In coordinated letters to their school communities, both Josephine Lume and Serphin Maltese, chairs of their respective school boards at MVP and CTK, announced that the Appellate Division ruled unanimously in their favor two weeks ago.
Lume said the decision takes the lawsuit to remove MVP from its current location “back to square one.”
“We hope this fresh defeat for the Diocese’s case will finally prompt Diocesan leadership to drop the lawsuit and accept CTK’s invitation to achieve everyone’s common goals in partnership,” she wrote. “The Diocese to date has not been interested.”
The lawsuit is over a contractual dispute between the diocese and Christ the King, which has rented space to MVP for three years. But according to a 1976 agreement, CTK was not supposed to lease space to a secular entity.
In March 2017, New York Supreme Court ruled that CTK had violated its agreement.

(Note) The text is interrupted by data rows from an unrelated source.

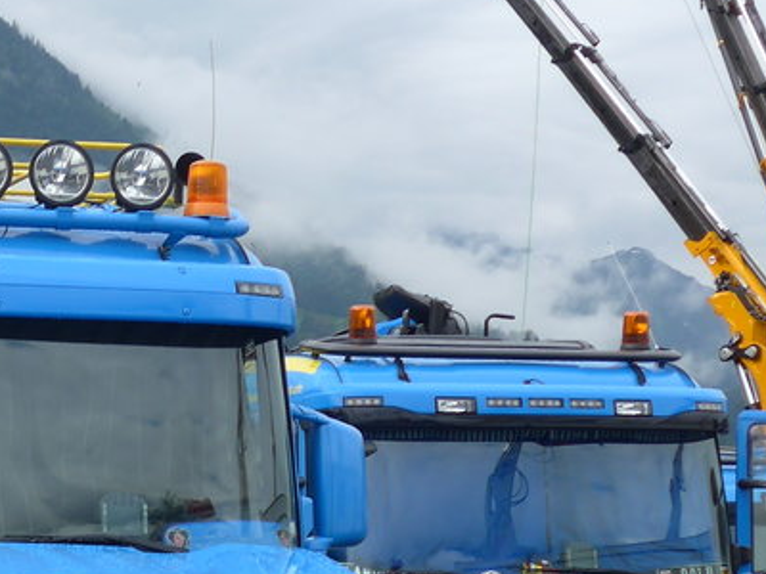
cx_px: -144
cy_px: 496
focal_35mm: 117
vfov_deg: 12.6
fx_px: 2589
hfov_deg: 16.2
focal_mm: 8
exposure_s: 1/640
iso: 80
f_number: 2.8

The school appealed, bringing the case to the Appellate Division.
In her letter, Lume explained that the court’s new ruling could send the case back to the lower court to have a jury decide whether CTK breached its contract.
CTK has argued that it has become a “customary and usual practice” for charter schools to rent space in Catholic school buildings or properties, she noted.
“As you may know, numerous charter schools throughout the city rent space in Catholic schools, including one in the old Bishop Ford building a block from the Brooklyn Diocese’s headquarters,” Lume wrote.
In a statement, the Brooklyn Diocese said the Appellate Division’s decision means that there are questions of fact requiring a trial in the case.
“The Diocese believes that the facts will not support that claim,” the diocese said, referring to CTK’s argument about charter schools using Catholic school space. “As the Diocese has stated before, it remains open and willing to resolve this dispute amicably.”
“We urge Christ the King to agree to the same terms as every other regional Catholic HS within the diocese,” the diocese added.